Corpos Livres, Leis em Disputa: o direito à laqueadura no Brasil
Entre conquistas e resistências, a autonomia reprodutiva segue em julgamento — e o corpo das mulheres continua sendo território de luta.
A Lei nº 14.443/2022 representou uma conquista histórica para os direitos reprodutivos no Brasil. Em vigor desde março de 2023, ela transformou a antiga Lei do Planejamento Familiar (Lei nº 9.263/1996), garantindo que mulheres e homens possam optar pela esterilização voluntária sem precisar de autorização do cônjuge.
As principais mudanças incluem a redução da idade mínima para o procedimento, a possibilidade de realizar a laqueadura durante o parto e a obrigação do SUS de oferecer métodos contraceptivos em até 30 dias — avanços fundamentais para a afirmação da autonomia corporal e da dignidade humana.

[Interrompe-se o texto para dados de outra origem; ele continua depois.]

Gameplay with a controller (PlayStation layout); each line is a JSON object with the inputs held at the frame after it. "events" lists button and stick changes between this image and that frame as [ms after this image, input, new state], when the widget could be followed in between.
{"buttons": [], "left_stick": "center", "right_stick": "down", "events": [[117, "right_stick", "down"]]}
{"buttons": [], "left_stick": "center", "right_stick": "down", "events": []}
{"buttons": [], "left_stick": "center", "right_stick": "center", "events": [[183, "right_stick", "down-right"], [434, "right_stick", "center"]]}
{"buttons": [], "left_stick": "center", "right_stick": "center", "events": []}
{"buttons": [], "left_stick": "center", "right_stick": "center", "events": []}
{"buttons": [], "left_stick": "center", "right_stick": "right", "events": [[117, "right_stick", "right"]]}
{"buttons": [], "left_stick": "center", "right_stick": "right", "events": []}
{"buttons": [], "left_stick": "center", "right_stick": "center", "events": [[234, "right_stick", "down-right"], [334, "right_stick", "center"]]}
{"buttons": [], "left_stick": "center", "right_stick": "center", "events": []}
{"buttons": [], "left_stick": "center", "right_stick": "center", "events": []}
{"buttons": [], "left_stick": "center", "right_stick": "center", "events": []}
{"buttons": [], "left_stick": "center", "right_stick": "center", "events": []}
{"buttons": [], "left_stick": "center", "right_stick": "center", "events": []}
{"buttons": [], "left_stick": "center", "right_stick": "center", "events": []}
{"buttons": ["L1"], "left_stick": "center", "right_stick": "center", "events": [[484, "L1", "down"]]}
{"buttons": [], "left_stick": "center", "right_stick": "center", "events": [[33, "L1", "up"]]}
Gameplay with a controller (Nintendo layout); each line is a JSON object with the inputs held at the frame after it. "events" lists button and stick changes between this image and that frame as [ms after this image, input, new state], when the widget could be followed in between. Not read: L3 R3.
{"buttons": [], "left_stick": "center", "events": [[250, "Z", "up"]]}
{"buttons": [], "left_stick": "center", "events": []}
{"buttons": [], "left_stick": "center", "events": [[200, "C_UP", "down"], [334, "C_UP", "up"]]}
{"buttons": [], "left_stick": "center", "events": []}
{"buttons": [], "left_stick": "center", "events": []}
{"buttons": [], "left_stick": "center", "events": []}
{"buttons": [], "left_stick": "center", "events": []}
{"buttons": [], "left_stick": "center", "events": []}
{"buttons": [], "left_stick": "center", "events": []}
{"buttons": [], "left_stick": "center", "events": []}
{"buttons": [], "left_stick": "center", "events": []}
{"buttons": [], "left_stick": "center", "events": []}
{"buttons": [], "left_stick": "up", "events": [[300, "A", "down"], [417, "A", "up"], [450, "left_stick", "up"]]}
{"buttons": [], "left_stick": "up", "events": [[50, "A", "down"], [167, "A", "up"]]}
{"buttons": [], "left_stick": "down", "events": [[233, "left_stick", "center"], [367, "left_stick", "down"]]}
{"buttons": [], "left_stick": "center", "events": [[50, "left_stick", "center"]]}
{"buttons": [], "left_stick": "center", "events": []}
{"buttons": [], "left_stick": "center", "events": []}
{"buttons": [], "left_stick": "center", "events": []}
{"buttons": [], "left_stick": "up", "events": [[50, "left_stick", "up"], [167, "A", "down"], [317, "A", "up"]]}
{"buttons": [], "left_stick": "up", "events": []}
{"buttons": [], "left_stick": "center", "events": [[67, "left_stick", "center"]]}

O debate, porém, não se encerrou: em 2025, o Supremo Tribunal Federal (STF) retomou o julgamento da Ação Direta de Inconstitucionalidade (ADI 5911), proposta pelo Partido Socialista Brasileiro (PSB), que questiona se as restrições de idade mínima (21 anos) e de exigência de dois filhos vivos previstas na lei são compatíveis com a Constituição Federal. Após suspensão por pedido de vista e nova retomada em junho de 2025, formou-se maioria parcial pela inconstitucionalidade dessas limitações, com a tendência de vincular o direito à esterilização voluntária à maioridade civil (18 anos) e ao consentimento informado. A decisão final não havia sido publicada nas comunicações oficiais do STF no momento da última retomada.
O que mudou com a nova lei
A legislação eliminou barreiras que, por décadas, restringiram a liberdade individual de escolha sobre a própria reprodução. Entre os principais avanços estão:
- Fim da autorização conjugal: O procedimento não depende mais do consentimento do cônjuge ou companheiro.
- Laqueadura no parto: Mulheres podem realizar a esterilização imediatamente após o nascimento do bebê, desde que manifestem o desejo com pelo menos 60 dias de antecedência.
- Prazo de oferta pelo SUS: O sistema de saúde passou a ser obrigado a disponibilizar métodos contraceptivos, incluindo a esterilização, em até 30 dias após a solicitação.
Por que o STF está julgando a lei?
A ADI 5911 contesta dois critérios específicos da Lei 14.443/2022:
- A exigência de idade mínima de 21 anos para realizar o procedimento;
- A exigência alternativa de ter ao menos dois filhos vivos.
Para o PSB, essas restrições violam princípios constitucionais como a dignidade da pessoa humana, a autonomia individual e o direito à igualdade. O partido defende que a decisão sobre esterilização deve caber exclusivamente à pessoa maior de 18 anos, desde que devidamente informada sobre os riscos e a irreversibilidade do procedimento.
“A maternidade compulsória e a imposição de barreiras ao planejamento familiar representam formas de violência institucional contra mulheres, especialmente aquelas em situação de vulnerabilidade social.”
O que está em jogo
| Aspecto | Lei Atual (14.443/2022) | Proposta na ADI 5911 |
|---|---|---|
| Idade mínima | 21 anos ou 2 filhos vivos | 18 anos (maioridade civil) |
| Autorização conjugal | Não é necessária | Não é necessária |
| Fundamento | Planejamento familiar | Autonomia e dignidade |
Impactos esperados da decisão do STF
Se o STF decidir pela inconstitucionalidade das restrições de idade e número de filhos, o acesso à esterilização voluntária será ampliado para todas as pessoas maiores de 18 anos que manifestem desejo livre e informado. Isso representaria:
- Maior alinhamento com tratados internacionais de direitos humanos;
- Redução de desigualdades no acesso a métodos contraceptivos definitivos;
- Fortalecimento da autonomia reprodutiva, especialmente para mulheres negras, periféricas e de baixa renda, que historicamente enfrentam mais obstáculos para exercer esse direito.
Entre avanços e resistências
Apesar dos progressos legislativos, a efetivação dos direitos reprodutivos no Brasil ainda enfrenta desafios estruturais. Mesmo com a obrigatoriedade de oferta em 30 dias, muitas unidades do SUS não dispõem de estrutura adequada para realizar os procedimentos. Além disso, persistem julgamentos morais e pressões sociais que desencorajam mulheres a buscar a esterilização voluntária.
O julgamento da ADI 5911 representa, assim, não apenas uma disputa jurídica, mas um debate social sobre quem tem poder de decidir sobre os próprios corpos. E, diante disso, uma pergunta permanece central: até quando o Estado poderá impor limites à autonomia reprodutiva das mulheres?